One day in 1954, a patient leaning out of the window of Jerusalem’s French Hospital coughed so hard that her false teeth flew out of her mouth and landed on the ground outside. Today, they would have landed on bustling Paratroopers’ Road, the byway that runs between the Municipality of Jerusalem and the Old City Walls. But, at the time, there was nothing there but a no-man’s land covered with twisted barbed wire, scorched armored vehicles, concrete barriers, and land mines. To top it off, Jordanian snipers stood at the ready atop the Old City ramparts.

Undaunted, one of the nuns working at the hospital volunteered to retrieve the dentures. After painstaking preparation, and with the good will of Israel, Jordan, and the United Nations, several officers accompanied the nun into No-Man’s Land. Incredibly, the lost teeth were discovered among the weeds, refuse, and barbed wires — and returned to their owner.

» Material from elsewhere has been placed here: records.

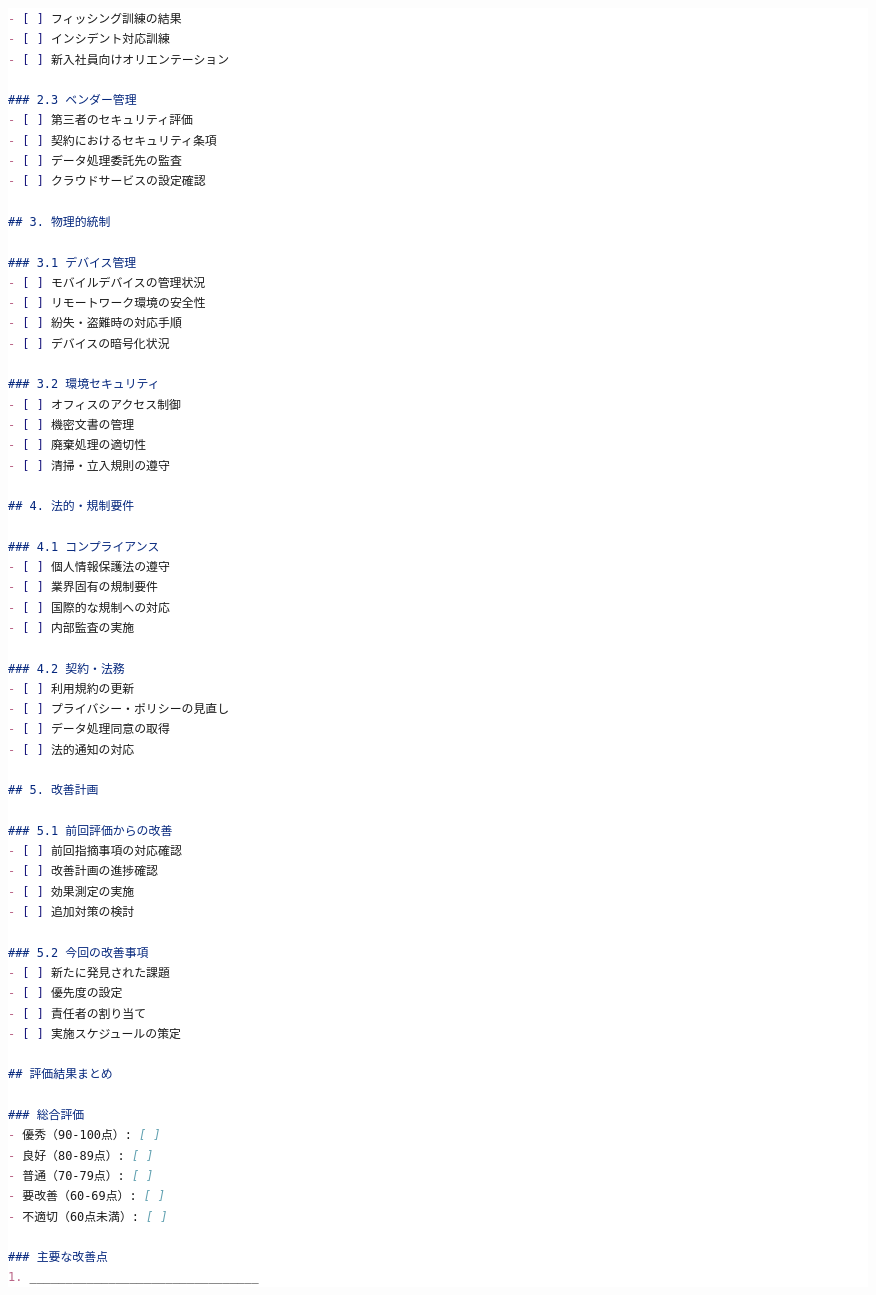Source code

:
```markdown
- [ ] フィッシング訓練の結果
- [ ] インシデント対応訓練
- [ ] 新入社員向けオリエンテーション

### 2.3 ベンダー管理
- [ ] 第三者のセキュリティ評価
- [ ] 契約におけるセキュリティ条項
- [ ] データ処理委託先の監査
- [ ] クラウドサービスの設定確認

## 3. 物理的統制

### 3.1 デバイス管理
- [ ] モバイルデバイスの管理状況
- [ ] リモートワーク環境の安全性
- [ ] 紛失・盗難時の対応手順
- [ ] デバイスの暗号化状況

### 3.2 環境セキュリティ
- [ ] オフィスのアクセス制御
- [ ] 機密文書の管理
- [ ] 廃棄処理の適切性
- [ ] 清掃・立入規則の遵守

## 4. 法的・規制要件

### 4.1 コンプライアンス
- [ ] 個人情報保護法の遵守
- [ ] 業界固有の規制要件
- [ ] 国際的な規制への対応
- [ ] 内部監査の実施

### 4.2 契約・法務
- [ ] 利用規約の更新
- [ ] プライバシー・ポリシーの見直し
- [ ] データ処理同意の取得
- [ ] 法的通知の対応

## 5. 改善計画

### 5.1 前回評価からの改善
- [ ] 前回指摘事項の対応確認
- [ ] 改善計画の進捗確認
- [ ] 効果測定の実施
- [ ] 追加対策の検討

### 5.2 今回の改善事項
- [ ] 新たに発見された課題
- [ ] 優先度の設定
- [ ] 責任者の割り当て
- [ ] 実施スケジュールの策定

## 評価結果まとめ

### 総合評価
- 優秀（90-100点）: [ ]
- 良好（80-89点）: [ ]
- 普通（70-79点）: [ ]
- 要改善（60-69点）: [ ]
- 不適切（60点未満）: [ ]

### 主要な改善点
1. ________________________________
```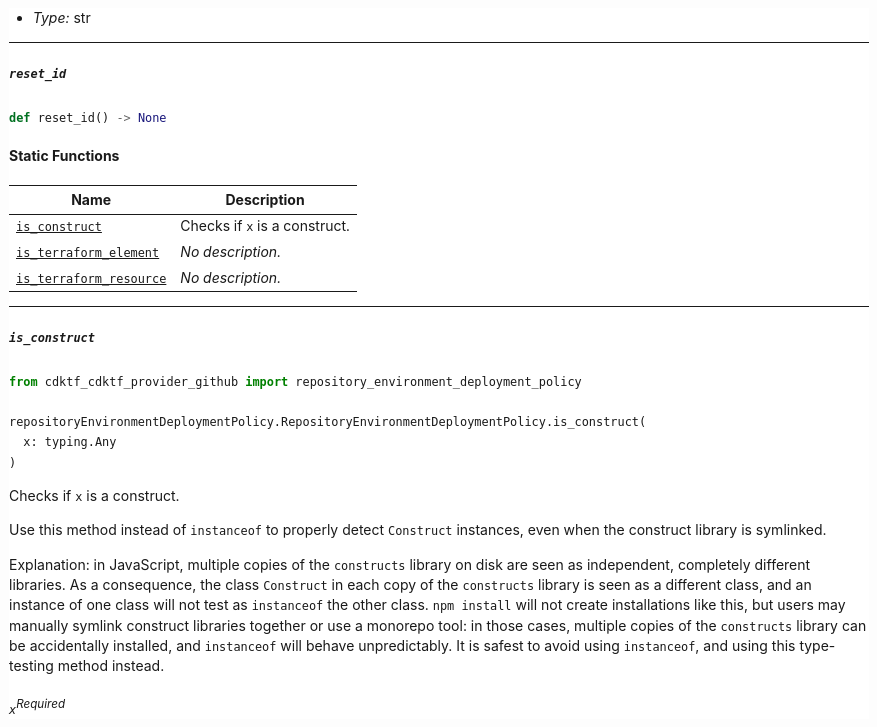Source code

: - *Type:* str

---

##### `reset_id` <a name="reset_id" id="@cdktf/provider-github.repositoryEnvironmentDeploymentPolicy.RepositoryEnvironmentDeploymentPolicy.resetId"></a>

```python
def reset_id() -> None
```

#### Static Functions <a name="Static Functions" id="Static Functions"></a>

| **Name** | **Description** |
| --- | --- |
| <code><a href="#@cdktf/provider-github.repositoryEnvironmentDeploymentPolicy.RepositoryEnvironmentDeploymentPolicy.isConstruct">is_construct</a></code> | Checks if `x` is a construct. |
| <code><a href="#@cdktf/provider-github.repositoryEnvironmentDeploymentPolicy.RepositoryEnvironmentDeploymentPolicy.isTerraformElement">is_terraform_element</a></code> | *No description.* |
| <code><a href="#@cdktf/provider-github.repositoryEnvironmentDeploymentPolicy.RepositoryEnvironmentDeploymentPolicy.isTerraformResource">is_terraform_resource</a></code> | *No description.* |

---

##### `is_construct` <a name="is_construct" id="@cdktf/provider-github.repositoryEnvironmentDeploymentPolicy.RepositoryEnvironmentDeploymentPolicy.isConstruct"></a>

```python
from cdktf_cdktf_provider_github import repository_environment_deployment_policy

repositoryEnvironmentDeploymentPolicy.RepositoryEnvironmentDeploymentPolicy.is_construct(
  x: typing.Any
)
```

Checks if `x` is a construct.

Use this method instead of `instanceof` to properly detect `Construct`
instances, even when the construct library is symlinked.

Explanation: in JavaScript, multiple copies of the `constructs` library on
disk are seen as independent, completely different libraries. As a
consequence, the class `Construct` in each copy of the `constructs` library
is seen as a different class, and an instance of one class will not test as
`instanceof` the other class. `npm install` will not create installations
like this, but users may manually symlink construct libraries together or
use a monorepo tool: in those cases, multiple copies of the `constructs`
library can be accidentally installed, and `instanceof` will behave
unpredictably. It is safest to avoid using `instanceof`, and using
this type-testing method instead.

###### `x`<sup>Required</sup> <a name="x" id="@cdktf/provider-github.repositoryEnvironmentDeploymentPolicy.RepositoryEnvironmentDeploymentPolicy.isConstruct.parameter.x"></a>
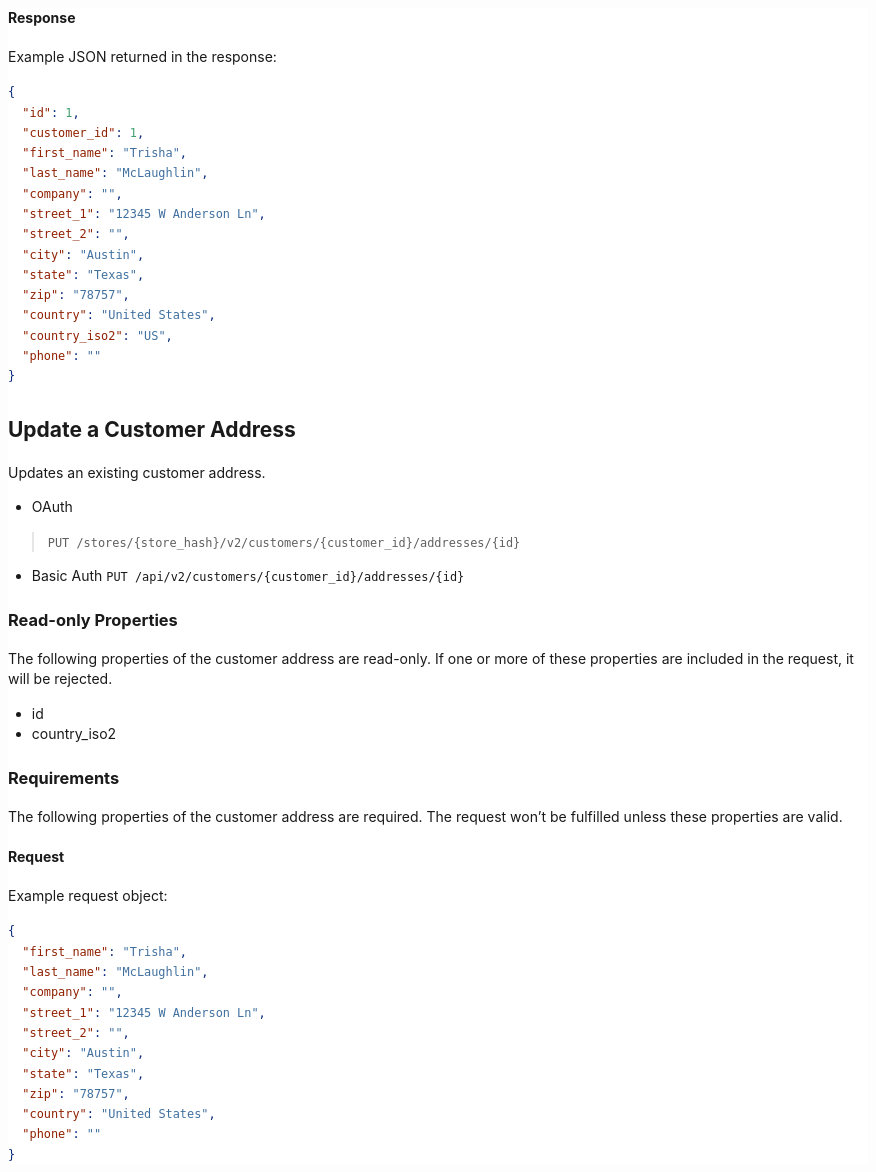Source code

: #### <span class="jumptarget"> Response </span>

Example JSON returned in the response:

```json
{
  "id": 1,
  "customer_id": 1,
  "first_name": "Trisha",
  "last_name": "McLaughlin",
  "company": "",
  "street_1": "12345 W Anderson Ln",
  "street_2": "",
  "city": "Austin",
  "state": "Texas",
  "zip": "78757",
  "country": "United States",
  "country_iso2": "US",
  "phone": ""
}
```

## <span class="jumptarget"> Update a Customer Address </span>

Updates an existing customer address.

*   OAuth
>`PUT /stores/{store_hash}/v2/customers/{customer_id}/addresses/{id}`
*   Basic Auth
`PUT /api/v2/customers/{customer_id}/addresses/{id}`

### <span class="jumptarget"> Read-only Properties

The following properties of the customer address are read-only. If one or more of these properties are included in the request, it will be rejected.

*   id
*   country_iso2

### <span class="jumptarget"> Requirements </span>

The following properties of the customer address are required. The request won’t be fulfilled unless these properties are valid.

#### <span class="jumptarget"> Request </span>

Example request object:

```json
{
  "first_name": "Trisha",
  "last_name": "McLaughlin",
  "company": "",
  "street_1": "12345 W Anderson Ln",
  "street_2": "",
  "city": "Austin",
  "state": "Texas",
  "zip": "78757",
  "country": "United States",
  "phone": ""
}
```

Jerusalem’s No-Man’s Land was born in November of 1948, when Moshe Dayan, commander of the Israeli forces in Jerusalem, met with his Jordanian counterpart Abdullah a-Tal. Sitting together on the rough and uneven floor of a deserted house in Jerusalem’s Musrara neighborhood, they marked out their respective positions: Israel’s in red and those of Jordan in green.